* Exercise 1:
In the post about GEP, what does the proposed ptradd instruction do?
* Exercise 2:
From the post about GEP, reproduce the stretch from "Hi @nikic , @sebpop, @kasuga-fj" through "to a pointer.", word for word.

* Source text:
Hi @nikic , @sebpop, @kasuga-fj ,
I wanted to discuss this:
The goal is to move away from the type-based/structural
getelementptr
(GEP) instruction, to aptradd
instruction, which does no more and no less than adding an offset to a pointer.
as Nikita wrote in his blogpost. The context I wanted to bring this up is loop-interchange and DependenceAnalysis, and we have discussed this a bit there already on those merge requests (for example here), but thought a separate thread might help to separating things out. More specifically, I am interested if we can come up with a short term and long term plan for this and if something along those lines would be acceptable or not.
Short-term
We would really like to get interchange enabled, but are now blocked on a corner case. In a nutshell the problem is: type punning in C/C++ results in valid IR that can confuse DependenceAnalysis in some cases. We could put a bandaid on it and fix it, but only if we are allowed to look at GEP->getSourceElementType()
. There is already one occurence of this in the delinearizer that you would like to see go away because of the GEP type-based direction that you are on, and now I am kind of asking if we can add one more. But again, I am really hoping that is a stopgap while we work on the longer term solution.

* Information:
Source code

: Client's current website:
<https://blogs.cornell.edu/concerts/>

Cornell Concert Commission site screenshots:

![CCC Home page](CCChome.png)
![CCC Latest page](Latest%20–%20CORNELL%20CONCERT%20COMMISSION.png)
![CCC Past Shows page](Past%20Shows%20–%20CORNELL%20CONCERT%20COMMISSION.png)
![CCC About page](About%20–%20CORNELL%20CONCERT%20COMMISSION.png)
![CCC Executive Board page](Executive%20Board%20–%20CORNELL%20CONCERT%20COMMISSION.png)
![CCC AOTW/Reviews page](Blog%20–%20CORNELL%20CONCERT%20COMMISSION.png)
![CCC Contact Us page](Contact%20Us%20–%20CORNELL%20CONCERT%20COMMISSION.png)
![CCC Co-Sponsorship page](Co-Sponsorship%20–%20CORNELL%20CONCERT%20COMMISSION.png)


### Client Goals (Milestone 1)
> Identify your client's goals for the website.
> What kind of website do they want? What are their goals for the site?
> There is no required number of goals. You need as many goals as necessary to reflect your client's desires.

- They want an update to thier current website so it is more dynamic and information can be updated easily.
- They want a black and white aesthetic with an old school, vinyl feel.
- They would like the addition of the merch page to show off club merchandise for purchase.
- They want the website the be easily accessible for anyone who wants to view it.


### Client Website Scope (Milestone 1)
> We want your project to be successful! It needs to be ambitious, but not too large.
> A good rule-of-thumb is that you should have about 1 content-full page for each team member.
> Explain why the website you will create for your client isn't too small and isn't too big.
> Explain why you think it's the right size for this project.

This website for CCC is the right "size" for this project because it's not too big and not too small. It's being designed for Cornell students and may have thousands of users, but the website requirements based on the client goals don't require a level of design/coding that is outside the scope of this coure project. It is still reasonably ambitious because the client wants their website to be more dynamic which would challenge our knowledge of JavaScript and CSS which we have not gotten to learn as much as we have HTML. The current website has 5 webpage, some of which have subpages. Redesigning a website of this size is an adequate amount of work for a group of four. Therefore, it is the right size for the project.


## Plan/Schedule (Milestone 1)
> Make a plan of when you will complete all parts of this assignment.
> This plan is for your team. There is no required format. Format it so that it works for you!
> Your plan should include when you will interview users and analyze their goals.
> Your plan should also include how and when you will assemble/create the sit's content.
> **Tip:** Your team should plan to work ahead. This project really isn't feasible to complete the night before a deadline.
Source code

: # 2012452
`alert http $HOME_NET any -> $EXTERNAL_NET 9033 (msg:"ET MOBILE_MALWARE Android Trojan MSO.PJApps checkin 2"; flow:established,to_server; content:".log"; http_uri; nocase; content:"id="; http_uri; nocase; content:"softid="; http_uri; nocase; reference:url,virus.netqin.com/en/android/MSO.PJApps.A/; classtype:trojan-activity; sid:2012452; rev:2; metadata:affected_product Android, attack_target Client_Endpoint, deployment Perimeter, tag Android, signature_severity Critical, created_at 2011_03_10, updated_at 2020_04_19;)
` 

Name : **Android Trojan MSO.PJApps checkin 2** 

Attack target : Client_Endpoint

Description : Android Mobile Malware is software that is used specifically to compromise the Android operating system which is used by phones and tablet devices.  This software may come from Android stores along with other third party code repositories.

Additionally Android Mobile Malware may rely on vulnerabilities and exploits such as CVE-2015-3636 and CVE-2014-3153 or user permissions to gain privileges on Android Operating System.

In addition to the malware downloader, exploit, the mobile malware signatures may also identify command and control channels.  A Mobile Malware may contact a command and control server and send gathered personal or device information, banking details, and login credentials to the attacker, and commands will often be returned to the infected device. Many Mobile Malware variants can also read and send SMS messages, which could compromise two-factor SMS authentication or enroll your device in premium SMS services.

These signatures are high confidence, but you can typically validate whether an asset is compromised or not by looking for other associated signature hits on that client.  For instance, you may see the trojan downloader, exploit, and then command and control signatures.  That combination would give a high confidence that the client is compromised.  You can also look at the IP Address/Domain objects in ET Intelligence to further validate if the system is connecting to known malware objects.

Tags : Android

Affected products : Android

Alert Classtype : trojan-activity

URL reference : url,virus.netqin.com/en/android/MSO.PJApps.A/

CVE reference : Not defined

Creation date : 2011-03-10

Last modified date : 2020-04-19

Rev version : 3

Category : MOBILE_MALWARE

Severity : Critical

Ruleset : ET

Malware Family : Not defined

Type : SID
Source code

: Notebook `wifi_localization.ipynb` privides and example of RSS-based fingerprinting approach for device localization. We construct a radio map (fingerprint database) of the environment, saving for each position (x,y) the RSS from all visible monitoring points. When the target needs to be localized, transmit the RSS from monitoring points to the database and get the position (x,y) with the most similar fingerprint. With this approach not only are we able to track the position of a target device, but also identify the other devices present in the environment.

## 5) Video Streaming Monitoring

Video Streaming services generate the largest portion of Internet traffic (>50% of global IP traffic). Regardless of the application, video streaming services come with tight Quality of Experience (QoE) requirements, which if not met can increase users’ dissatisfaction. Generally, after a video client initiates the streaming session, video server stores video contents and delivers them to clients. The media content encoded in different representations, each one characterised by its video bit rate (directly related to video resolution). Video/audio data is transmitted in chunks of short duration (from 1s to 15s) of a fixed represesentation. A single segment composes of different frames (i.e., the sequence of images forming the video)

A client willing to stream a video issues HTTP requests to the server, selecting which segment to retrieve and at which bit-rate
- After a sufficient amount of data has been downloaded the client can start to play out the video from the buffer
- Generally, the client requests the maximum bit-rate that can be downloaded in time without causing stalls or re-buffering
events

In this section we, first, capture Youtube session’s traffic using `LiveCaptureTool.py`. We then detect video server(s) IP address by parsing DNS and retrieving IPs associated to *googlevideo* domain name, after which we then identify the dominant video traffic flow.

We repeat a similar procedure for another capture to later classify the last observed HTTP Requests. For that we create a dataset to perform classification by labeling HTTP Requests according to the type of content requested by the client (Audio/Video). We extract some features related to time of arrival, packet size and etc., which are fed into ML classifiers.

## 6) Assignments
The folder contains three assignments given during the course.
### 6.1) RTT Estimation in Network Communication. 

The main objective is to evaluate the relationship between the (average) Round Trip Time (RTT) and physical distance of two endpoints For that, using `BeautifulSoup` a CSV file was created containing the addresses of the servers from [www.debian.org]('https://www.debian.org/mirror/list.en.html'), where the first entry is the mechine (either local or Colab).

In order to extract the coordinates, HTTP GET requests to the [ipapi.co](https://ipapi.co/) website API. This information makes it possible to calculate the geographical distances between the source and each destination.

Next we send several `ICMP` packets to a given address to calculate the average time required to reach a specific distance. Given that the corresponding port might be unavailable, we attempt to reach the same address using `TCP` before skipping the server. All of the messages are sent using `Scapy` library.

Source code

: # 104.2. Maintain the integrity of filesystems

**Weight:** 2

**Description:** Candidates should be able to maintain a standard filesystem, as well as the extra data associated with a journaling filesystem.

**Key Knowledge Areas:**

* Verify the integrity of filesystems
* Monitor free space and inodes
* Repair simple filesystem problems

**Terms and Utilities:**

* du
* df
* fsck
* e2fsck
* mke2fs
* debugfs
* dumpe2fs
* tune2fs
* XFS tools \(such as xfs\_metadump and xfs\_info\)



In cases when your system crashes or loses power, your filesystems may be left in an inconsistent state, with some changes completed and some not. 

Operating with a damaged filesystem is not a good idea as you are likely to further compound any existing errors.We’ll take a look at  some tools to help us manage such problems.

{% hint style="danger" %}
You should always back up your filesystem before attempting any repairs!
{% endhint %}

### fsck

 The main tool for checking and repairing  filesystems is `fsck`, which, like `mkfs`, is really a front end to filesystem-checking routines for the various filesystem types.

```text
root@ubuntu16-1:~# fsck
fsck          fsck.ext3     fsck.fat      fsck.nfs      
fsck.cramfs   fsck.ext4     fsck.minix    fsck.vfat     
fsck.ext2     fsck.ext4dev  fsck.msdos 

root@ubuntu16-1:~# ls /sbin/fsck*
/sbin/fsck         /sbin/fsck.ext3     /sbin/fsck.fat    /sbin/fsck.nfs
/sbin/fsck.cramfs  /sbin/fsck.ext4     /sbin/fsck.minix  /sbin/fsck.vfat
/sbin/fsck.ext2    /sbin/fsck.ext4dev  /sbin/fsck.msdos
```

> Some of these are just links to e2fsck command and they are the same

* Written reply 1:
It adds an offset to a pointer, no more and no less.

* Written reply 2:
Hi @nikic , @sebpop, @kasuga-fj ,
I wanted to discuss this:
The goal is to move away from the type-based/structural
getelementptr
(GEP) instruction, to aptradd
instruction, which does no more and no less than adding an offset to a pointer.